Gmail users are ignoring Gmail’s inbox classification plan — only a third employ it, and they haven’t turned it into a promotional ghetto, according to a Return Path study issued earlier this month. But they still seem to want a way to manage their inboxes, even a rudimentary one, and companies are trying to provide it.
For example, Microsoft is trying to serve Outlook users with its Focused Inbox prioritization service, in which messages are labeled "Focused" and "Other," CMS Wire reports.
Then there are email apps like Spark. "Spark’s main pitch is its 'intelligence," writes Thorin Klosowski in an article on Life Hacker. "It has a 'smart' inbox, 'smart' search, and 'smart notifications.' What this means in reality is automation, but regardless of what you call it, it works well for anyone who doesn’t want to fiddle around and sort their email manually."
Another app, Airmail, also offers a range of features, Klosowski continues. “Personally, my favorite little change you can make is the message preview size,” he writes. “You can alter the number of lines shown for an email on the inbox screen, making it much easier to triage emails without ever opening them. Everything else you expect to be here is here, like labels, filters, and different signatures.”

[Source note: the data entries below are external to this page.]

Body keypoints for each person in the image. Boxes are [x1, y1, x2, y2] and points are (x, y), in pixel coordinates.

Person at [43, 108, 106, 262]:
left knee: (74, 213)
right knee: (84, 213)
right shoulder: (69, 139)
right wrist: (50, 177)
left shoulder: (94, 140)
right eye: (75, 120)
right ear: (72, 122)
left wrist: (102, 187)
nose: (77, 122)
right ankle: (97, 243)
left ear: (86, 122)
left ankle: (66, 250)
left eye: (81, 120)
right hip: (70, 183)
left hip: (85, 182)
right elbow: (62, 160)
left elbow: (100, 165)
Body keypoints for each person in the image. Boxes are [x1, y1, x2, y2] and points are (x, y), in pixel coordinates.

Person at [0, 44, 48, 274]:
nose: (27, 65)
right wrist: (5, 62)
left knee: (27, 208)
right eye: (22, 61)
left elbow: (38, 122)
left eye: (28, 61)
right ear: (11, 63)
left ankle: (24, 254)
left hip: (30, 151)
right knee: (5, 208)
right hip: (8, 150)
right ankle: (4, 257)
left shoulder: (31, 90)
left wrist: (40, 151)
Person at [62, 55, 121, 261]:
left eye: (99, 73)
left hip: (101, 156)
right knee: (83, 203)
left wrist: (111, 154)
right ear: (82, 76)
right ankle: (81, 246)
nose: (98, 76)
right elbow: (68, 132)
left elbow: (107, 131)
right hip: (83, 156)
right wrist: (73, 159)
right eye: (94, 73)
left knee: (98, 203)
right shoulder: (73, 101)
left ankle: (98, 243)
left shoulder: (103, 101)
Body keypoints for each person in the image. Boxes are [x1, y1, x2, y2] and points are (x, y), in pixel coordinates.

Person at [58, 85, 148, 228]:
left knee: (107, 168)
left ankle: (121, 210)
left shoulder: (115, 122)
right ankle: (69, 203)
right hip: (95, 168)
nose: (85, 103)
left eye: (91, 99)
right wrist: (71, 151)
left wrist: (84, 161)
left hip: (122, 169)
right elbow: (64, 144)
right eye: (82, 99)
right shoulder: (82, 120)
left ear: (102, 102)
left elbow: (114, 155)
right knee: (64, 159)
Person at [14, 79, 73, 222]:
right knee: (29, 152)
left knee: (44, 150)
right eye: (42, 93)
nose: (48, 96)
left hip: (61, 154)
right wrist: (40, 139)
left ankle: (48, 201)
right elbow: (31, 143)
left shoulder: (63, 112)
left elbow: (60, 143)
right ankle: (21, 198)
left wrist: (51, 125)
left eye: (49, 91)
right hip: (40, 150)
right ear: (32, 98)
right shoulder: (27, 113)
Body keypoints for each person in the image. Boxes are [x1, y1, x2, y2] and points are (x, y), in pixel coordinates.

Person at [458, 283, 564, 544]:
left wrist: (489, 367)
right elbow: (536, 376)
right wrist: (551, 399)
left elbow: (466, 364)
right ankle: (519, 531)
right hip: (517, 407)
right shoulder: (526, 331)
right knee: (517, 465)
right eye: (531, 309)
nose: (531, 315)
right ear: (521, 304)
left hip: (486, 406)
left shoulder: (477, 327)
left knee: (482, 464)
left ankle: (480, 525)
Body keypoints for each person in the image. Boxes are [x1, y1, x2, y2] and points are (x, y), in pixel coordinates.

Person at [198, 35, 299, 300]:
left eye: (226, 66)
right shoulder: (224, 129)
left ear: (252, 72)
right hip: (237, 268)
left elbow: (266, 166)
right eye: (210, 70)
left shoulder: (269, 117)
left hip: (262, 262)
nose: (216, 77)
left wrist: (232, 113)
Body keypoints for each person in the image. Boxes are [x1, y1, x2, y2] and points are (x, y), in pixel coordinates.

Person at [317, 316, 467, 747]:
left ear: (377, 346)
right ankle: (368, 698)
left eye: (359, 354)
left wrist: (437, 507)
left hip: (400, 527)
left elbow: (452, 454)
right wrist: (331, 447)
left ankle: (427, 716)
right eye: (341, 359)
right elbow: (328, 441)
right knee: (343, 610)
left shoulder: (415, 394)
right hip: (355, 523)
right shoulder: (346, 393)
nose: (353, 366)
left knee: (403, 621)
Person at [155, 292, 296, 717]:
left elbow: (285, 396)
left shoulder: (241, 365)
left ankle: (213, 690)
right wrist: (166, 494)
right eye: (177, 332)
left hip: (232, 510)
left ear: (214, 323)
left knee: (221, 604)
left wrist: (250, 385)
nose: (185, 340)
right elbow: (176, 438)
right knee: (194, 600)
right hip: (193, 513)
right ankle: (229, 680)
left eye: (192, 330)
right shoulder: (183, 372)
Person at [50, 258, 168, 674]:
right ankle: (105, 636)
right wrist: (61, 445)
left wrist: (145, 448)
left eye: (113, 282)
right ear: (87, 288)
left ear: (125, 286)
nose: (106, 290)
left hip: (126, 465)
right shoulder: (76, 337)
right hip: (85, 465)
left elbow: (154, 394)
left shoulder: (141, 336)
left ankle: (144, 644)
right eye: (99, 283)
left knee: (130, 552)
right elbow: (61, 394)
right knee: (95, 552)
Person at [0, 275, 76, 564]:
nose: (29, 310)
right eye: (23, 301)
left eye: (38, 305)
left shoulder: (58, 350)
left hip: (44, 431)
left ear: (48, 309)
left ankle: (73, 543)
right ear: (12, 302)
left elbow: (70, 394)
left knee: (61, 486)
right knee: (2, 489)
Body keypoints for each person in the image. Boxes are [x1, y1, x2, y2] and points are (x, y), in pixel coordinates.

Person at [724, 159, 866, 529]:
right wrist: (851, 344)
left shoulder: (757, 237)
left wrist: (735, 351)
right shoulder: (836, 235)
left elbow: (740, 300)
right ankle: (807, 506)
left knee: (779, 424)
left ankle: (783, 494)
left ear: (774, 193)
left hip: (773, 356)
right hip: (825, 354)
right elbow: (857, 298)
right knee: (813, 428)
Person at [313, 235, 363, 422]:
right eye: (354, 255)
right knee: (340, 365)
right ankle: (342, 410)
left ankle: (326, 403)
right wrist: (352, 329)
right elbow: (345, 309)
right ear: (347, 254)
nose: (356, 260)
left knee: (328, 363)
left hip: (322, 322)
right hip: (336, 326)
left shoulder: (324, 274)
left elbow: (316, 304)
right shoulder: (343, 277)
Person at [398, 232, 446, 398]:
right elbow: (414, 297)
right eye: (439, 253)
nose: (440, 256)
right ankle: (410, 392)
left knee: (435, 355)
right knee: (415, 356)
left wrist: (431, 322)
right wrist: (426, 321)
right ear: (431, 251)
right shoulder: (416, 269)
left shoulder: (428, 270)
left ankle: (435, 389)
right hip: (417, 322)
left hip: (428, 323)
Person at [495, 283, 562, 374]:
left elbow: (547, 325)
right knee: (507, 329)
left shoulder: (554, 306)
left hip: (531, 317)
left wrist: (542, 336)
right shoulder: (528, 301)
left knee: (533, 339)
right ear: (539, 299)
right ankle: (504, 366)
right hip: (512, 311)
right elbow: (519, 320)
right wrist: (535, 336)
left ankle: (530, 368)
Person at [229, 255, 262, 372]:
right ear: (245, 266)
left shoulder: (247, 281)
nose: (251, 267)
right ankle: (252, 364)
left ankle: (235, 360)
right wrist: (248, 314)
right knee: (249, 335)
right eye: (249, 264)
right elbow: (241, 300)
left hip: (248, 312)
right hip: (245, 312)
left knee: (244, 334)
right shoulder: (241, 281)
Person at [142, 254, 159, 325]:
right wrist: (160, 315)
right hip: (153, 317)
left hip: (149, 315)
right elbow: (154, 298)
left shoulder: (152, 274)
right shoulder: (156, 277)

But back to Gmail. One observer has raised questions about the Return Path study. If you recall, Return Path surveyed 1,628 Gmail and found that there had been a 66% falloff in usage from 2013, when Gmail announced the service, which breaks email messages into five categories: Social, promotions, updates, forums and primary.
What’s the problem?
"I’m always a bit surprised how Return Path seems to generalize the findings they make with their tests," writes Robert Harnischmacher, managing director of Publicare Marketing Communications GmbH in Frankfurt, in an email. "All Return Path can really do is use standardized Gmail accounts and check where an email lands if the tabs are activated. This does not and cannot take into account the actual behavior of real-life email recipients with a Gmail address which influences the inbox placement as Gmail 'learns' their users’ preferences.
"My team looked at this from another angle and checked the actual behavior of Gmail contacts vs. non-Gmail contacts from a regular weekly email send we manage that goes out to a 6-digit number of contacts each time. The difference in the open rate for those campaigns is statistically insignificant with an average delta of less than 1% between those two groups. If Gmail really had such a large effect on the response the delta as a result would be larger."
Return Path has not yet answered these comments, and we should note that this critique is based on a different methodology. But one thing is clear: Consumers, email service providers and app makers are still looking for a more convenient way to handle the inbox deluge.
I'm not sure what Robert Harnischmacher means by "all Return Path can really do is use standardized Gmail accounts and check where an email lands if the tabs are activated." The study was based off Return Path’s consumer panel consisting of over 2.5 million real life users. As a result, it accounts for the actual behavior of real-life email recipients with a Gmail address. Harnischmacher also comments on the impact Gmail tabs has on open rates which the Return Path study didn’t address, so I suspect there was confusion with the percent of users that enable tabs within Gmail versus open rates. In 2013, we looked at the impact of Gmail’s tabs on open rates and found similar results as Harnischmacher - there wasn’t an impact on response.